New Labor Organizing

Starbucks Workers United
Starbucks Workers United. | Photo: Michael Sanabrian

By Gerry Scoppettuolo

Long time labor organizers and activists are detecting new signs of life in organized labor in the U.S. Starbucks and Amazon workers are leading a remarkable rank and file led upsurge that is reaching national consciousness due to widespread coverage in the mainstream bourgeois media. Whether these new victories will portend a deep and lasting change in the working class in the U.S. with attendant international effects, only time will tell.

What started at a Buffalo, New York Starbucks last winter is a movement whose time, it seems, has now come. Since those workers won the first union victory last December, something of a prairie fire has resulted.  Four Starbucks stores are petitioning the National Labor Relations Board (NLRB) for elections every day in recent months across the U.S.  18 out of19 stores that have held elections resulted in victories – many lopsided. As of April 11, 2022  two cafes in Boston celebrated a combined 27-0 win.  Young rank and file organizers, when they hear of interest in a store within driving distance, are visiting the location and providing organizing “startup” kits with T-shirts, authorization cards and buttons.

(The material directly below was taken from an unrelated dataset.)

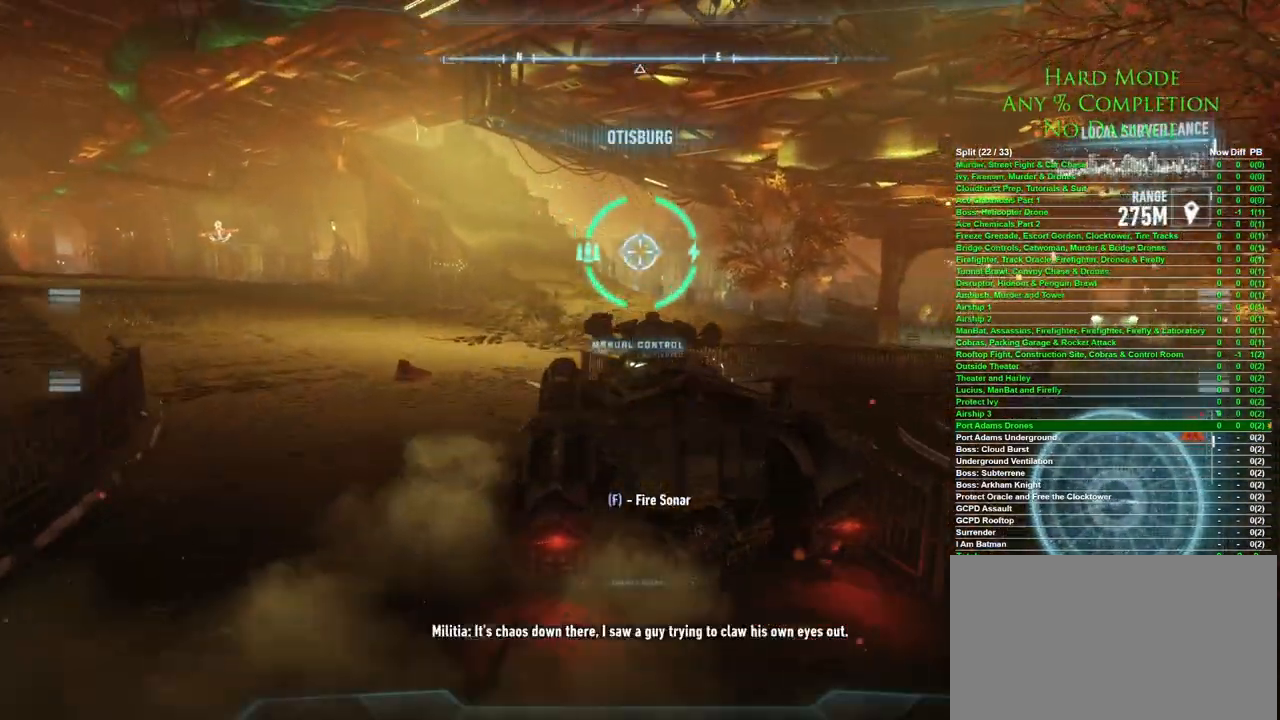
{"keys": ["w"], "mouse": [], "events": [[183, "d", "up"]]}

These are not the fabled “flying squadrons” of striking textile workers in 1934 who drove from mill to mill from Maine to the Carolinas calling out workers to come out of the factories and join the strike of eventually 375,000. But the excitement in these young workers cannot be denied. They will be joining other Starbucks workers in other countries. One third of Chilean Starbucks cafes are already organized, one store in Canada and 450 workers in New Zealand have also unionized (Wikipedia).

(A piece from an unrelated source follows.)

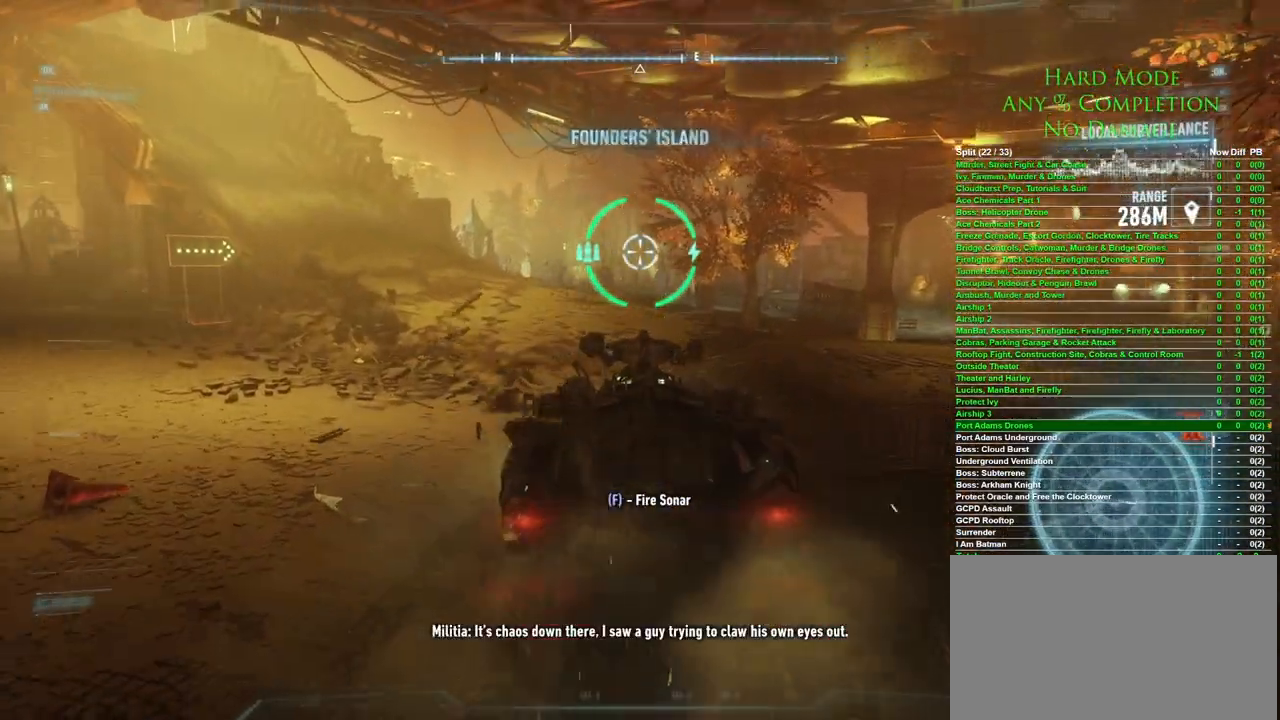
{"keys": ["w"], "mouse": [], "events": []}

The vast wealth accumulated by Starbucks originates in the exploitation of very young child workers in Guatemala, Brazil and Ethiopia who work for pennies picking coffee beans on contract farms, coffee that, once ground, ends up as a designer brand on Starbucks shelves in wealthy countries. According to the Brazilian Government, some Brazilian children work in “conditions analogous” to slavery. (Infact.com, the Guardian and Mongabay.com).  The capitalist supply chain of exploitation begins here and then moves to the sale force in the U.S. and Europe where additional surplus value can be wrung out of the labor of older workers.

The recent Amazon union victory of 5000 workers in Staten Island, NY- a first in the U.S. – led by African American organizer Chris Smalls has received unprecedented media coverage of an entirely positive character. The recently elected international president of the Teamsters Union, Sean O’Brien, has just met with Smalls promising unlimited support in the upcoming contract campaign. O’Brien campaigned for Teamster president on a promise to organize Amazon.

In Bessemer Alabama, the recent second election concluded recently in a near tie with 416 “challenged” ballots being examined by the NLRB. The Retail, Wholesale and Department Store Union (RWDSU)  lost the first election by a margin of 2-1. But the Board found so many violations of law by Amazon that it ordered a new election. Like Starbucks, Amazon has a huge international workforce of 500,000 as well as the 1.1 million in the U.S. Last year Amazon workers in France, Italy, Spain & Poland went out on strike on the same day (The Insider; Forbes.com). This past week 6 Amazon facilities in France went on strike on April 7th as workers staged a wildcat spontaneous walkout demanding higher wages.   Amazon Workers International is a European cross-border coalition of workers in those countries.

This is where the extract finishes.